**Task**
Would you repeat the listing exactly but omit every picture?
--- Material shown Enclosed Below ---
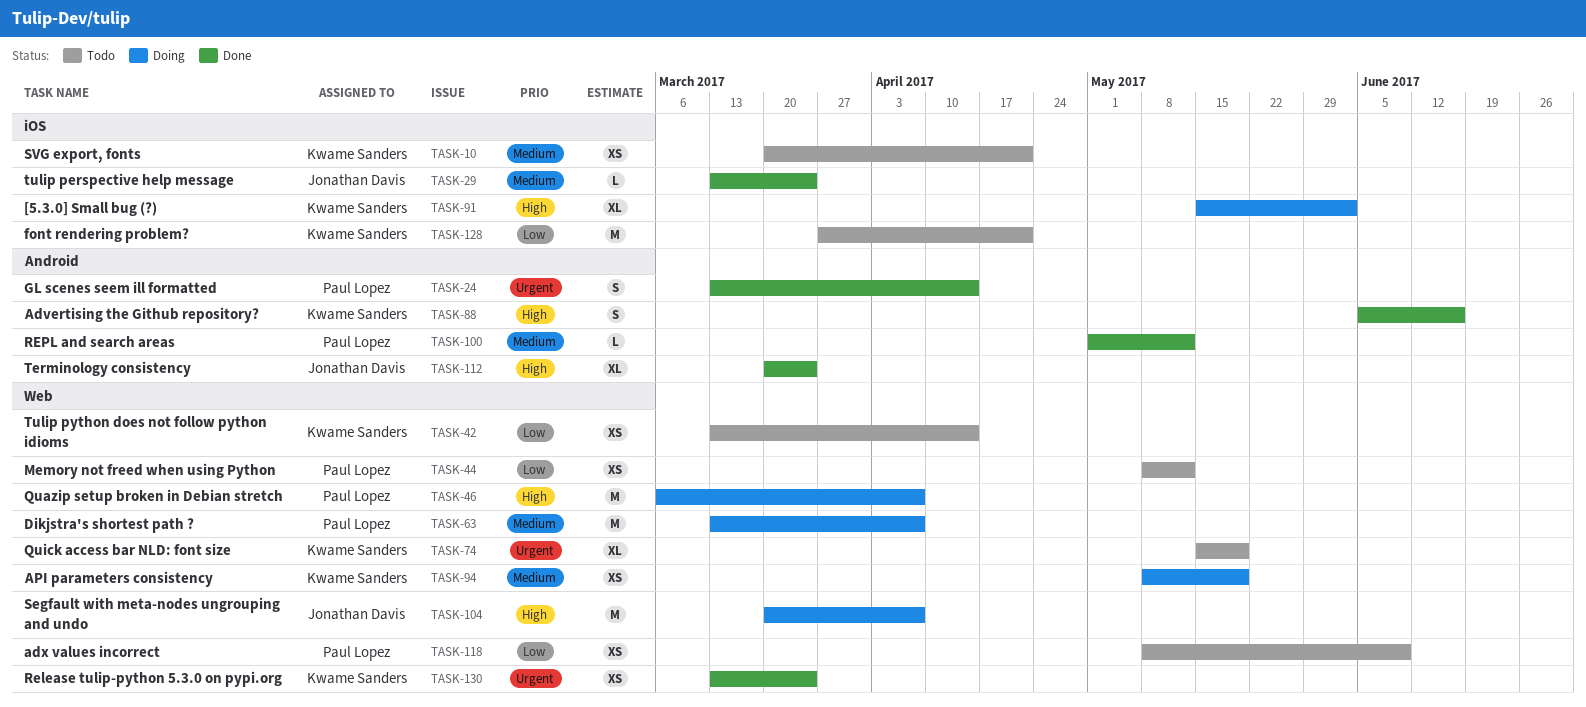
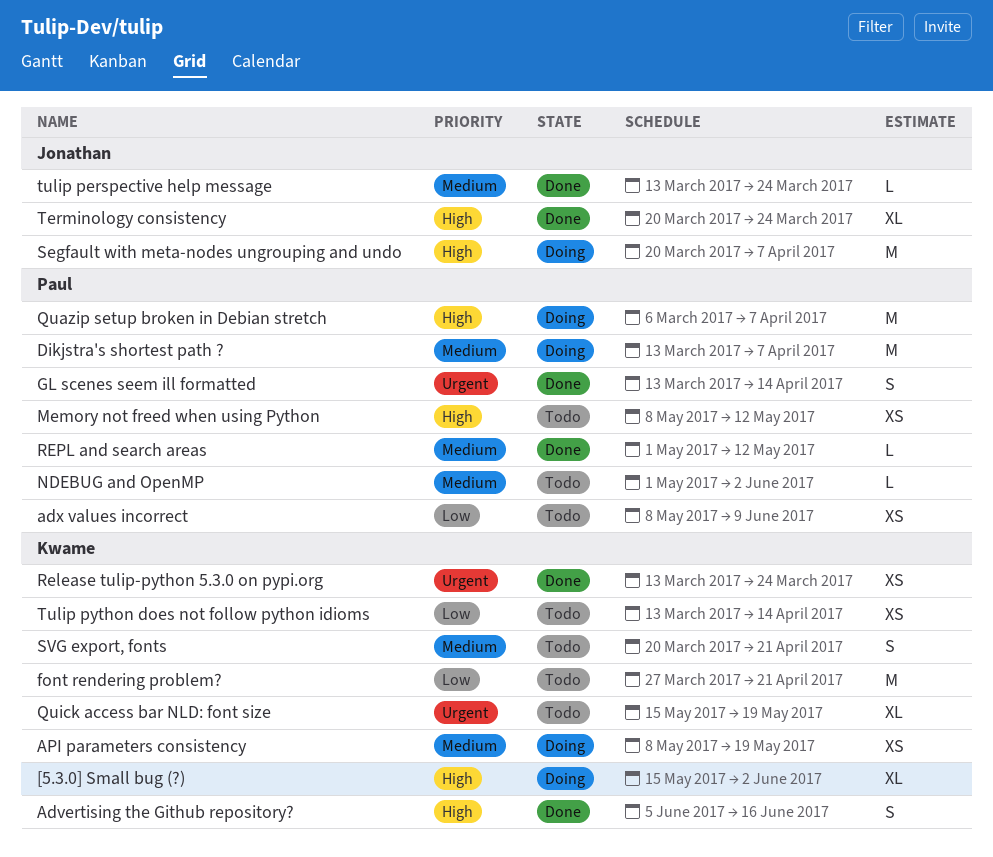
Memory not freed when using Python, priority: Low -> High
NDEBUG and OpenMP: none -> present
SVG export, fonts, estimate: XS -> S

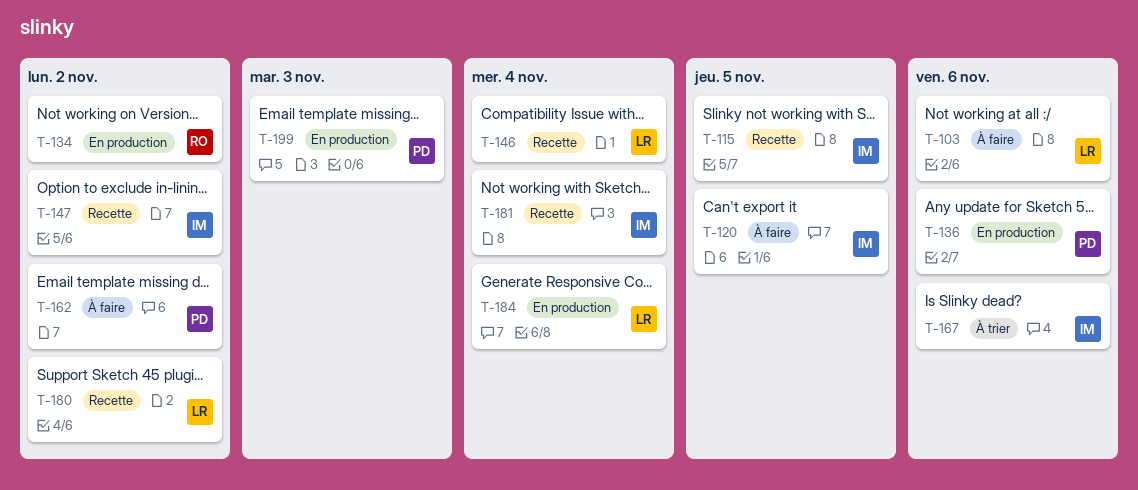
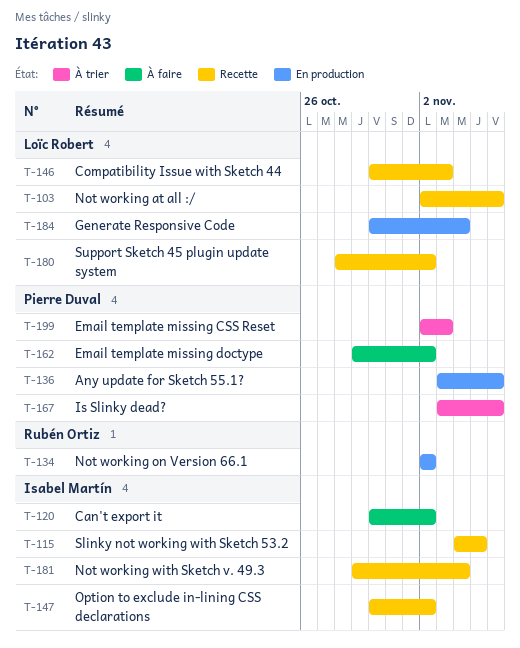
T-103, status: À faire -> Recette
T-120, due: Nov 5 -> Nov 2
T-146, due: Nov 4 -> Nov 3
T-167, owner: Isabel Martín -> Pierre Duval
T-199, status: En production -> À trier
--- End of Enclosed Material shown ---
**Expected answer**
Memory not freed when using Python, priority: Low -> High
NDEBUG and OpenMP: none -> present
SVG export, fonts, estimate: XS -> S

T-103, status: À faire -> Recette
T-120, due: Nov 5 -> Nov 2
T-146, due: Nov 4 -> Nov 3
T-167, owner: Isabel Martín -> Pierre Duval
T-199, status: En production -> À trier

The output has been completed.